- [INSTRUCTION A]
Revise the stretch of the volatility text below from "Please use this" through "1–11. doi: 10.1016/j.econmod.2026.107588.", putting "Springer" in place of "Elsevier".
══ TEXT EXCERPT
Please use this identifier to cite or link to this item: http://bura.brunel.ac.uk/handle/2438/33064
Title: When volatility turns, recessions follow
Authors: Ricordi, D
Sola, M
Spagnolo, F
Spagnolo, N
Keywords: volatility of stock prices;booms and recessions;Markov switching;C32;C52;C58
Issue Date: 23-Mar-2026
Publisher: Elsevier
Citation: Ricordi, D. et al. (2026) 'When volatility turns, recessions follow', Economic Modelling, 159, 107588, pp. 1–11. doi: 10.1016/j.econmod.2026.107588.
Abstract: Do shifts into high stock-market volatility foreshadow recessions rather than merely accompany them? Prior work shows volatility rises in downturns and can help short-horizon forecasts, but the timing of discrete volatility regime changes relative to business-cycle turning points is less understood. Using quarterly data for the United States, United Kingdom, Japan, Germany, Italy, and France (1960–2019; country-specific start dates), we estimate a bivariate Markov-switching model that jointly classifies high/low output growth and high/low return volatility, and tests restrictions on the transition structure. In the United States, United Kingdom, Japan, and France, entry into the high-volatility state typically precedes recession onset by one to two quarters. For Germany and Italy, the output and volatility state processes are approximately independent. These results suggest that volatility-regime switches are a medium-horizon early-warning signal, consistent with uncertainty and risk-premium repricing that tighten funding conditions in more market-based financial systems.
════
══ DATA SECTION
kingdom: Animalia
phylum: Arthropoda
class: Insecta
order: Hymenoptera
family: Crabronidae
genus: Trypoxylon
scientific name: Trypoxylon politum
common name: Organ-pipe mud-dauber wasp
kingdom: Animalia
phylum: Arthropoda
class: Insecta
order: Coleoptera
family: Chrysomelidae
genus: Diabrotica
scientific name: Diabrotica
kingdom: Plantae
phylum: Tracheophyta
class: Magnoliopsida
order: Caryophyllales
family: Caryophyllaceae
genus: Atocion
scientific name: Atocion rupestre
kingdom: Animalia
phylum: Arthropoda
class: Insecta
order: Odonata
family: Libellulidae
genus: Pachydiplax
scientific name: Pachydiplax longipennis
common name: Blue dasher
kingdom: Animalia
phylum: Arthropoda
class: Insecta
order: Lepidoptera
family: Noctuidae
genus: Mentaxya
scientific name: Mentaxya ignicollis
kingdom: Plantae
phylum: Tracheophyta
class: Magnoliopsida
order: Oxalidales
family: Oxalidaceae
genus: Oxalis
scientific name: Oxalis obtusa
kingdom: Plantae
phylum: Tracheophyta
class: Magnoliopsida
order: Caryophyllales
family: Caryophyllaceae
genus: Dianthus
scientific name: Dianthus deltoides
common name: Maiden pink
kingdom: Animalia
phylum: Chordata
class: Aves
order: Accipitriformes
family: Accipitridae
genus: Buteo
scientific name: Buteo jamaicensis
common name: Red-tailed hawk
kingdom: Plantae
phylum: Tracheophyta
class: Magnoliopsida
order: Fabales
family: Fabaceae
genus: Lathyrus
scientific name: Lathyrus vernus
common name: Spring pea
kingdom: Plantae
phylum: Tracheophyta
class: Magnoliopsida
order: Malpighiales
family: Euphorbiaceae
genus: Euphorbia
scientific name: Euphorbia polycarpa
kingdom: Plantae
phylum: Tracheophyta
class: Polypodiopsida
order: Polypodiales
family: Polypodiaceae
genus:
════
- [INSTRUCTION B]
Please write out the stretch of the records above from the line that contains "common name: Organ-pipe mud-dauber wasp" through the line that contains "scientific name: Euphorbia polycarpa", both included, and nothing else.

- [WORKED ANSWER A]
Please use this identifier to cite or link to this item: http://bura.brunel.ac.uk/handle/2438/33064
Title: When volatility turns, recessions follow
Authors: Ricordi, D
Sola, M
Spagnolo, F
Spagnolo, N
Keywords: volatility of stock prices;booms and recessions;Markov switching;C32;C52;C58
Issue Date: 23-Mar-2026
Publisher: Springer
Citation: Ricordi, D. et al. (2026) 'When volatility turns, recessions follow', Economic Modelling, 159, 107588, pp. 1–11. doi: 10.1016/j.econmod.2026.107588.

- [WORKED ANSWER B]
common name: Organ-pipe mud-dauber wasp
kingdom: Animalia
phylum: Arthropoda
class: Insecta
order: Coleoptera
family: Chrysomelidae
genus: Diabrotica
scientific name: Diabrotica
kingdom: Plantae
phylum: Tracheophyta
class: Magnoliopsida
order: Caryophyllales
family: Caryophyllaceae
genus: Atocion
scientific name: Atocion rupestre
kingdom: Animalia
phylum: Arthropoda
class: Insecta
order: Odonata
family: Libellulidae
genus: Pachydiplax
scientific name: Pachydiplax longipennis
common name: Blue dasher
kingdom: Animalia
phylum: Arthropoda
class: Insecta
order: Lepidoptera
family: Noctuidae
genus: Mentaxya
scientific name: Mentaxya ignicollis
kingdom: Plantae
phylum: Tracheophyta
class: Magnoliopsida
order: Oxalidales
family: Oxalidaceae
genus: Oxalis
scientific name: Oxalis obtusa
kingdom: Plantae
phylum: Tracheophyta
class: Magnoliopsida
order: Caryophyllales
family: Caryophyllaceae
genus: Dianthus
scientific name: Dianthus deltoides
common name: Maiden pink
kingdom: Animalia
phylum: Chordata
class: Aves
order: Accipitriformes
family: Accipitridae
genus: Buteo
scientific name: Buteo jamaicensis
common name: Red-tailed hawk
kingdom: Plantae
phylum: Tracheophyta
class: Magnoliopsida
order: Fabales
family: Fabaceae
genus: Lathyrus
scientific name: Lathyrus vernus
common name: Spring pea
kingdom: Plantae
phylum: Tracheophyta
class: Magnoliopsida
order: Malpighiales
family: Euphorbiaceae
genus: Euphorbia
scientific name: Euphorbia polycarpa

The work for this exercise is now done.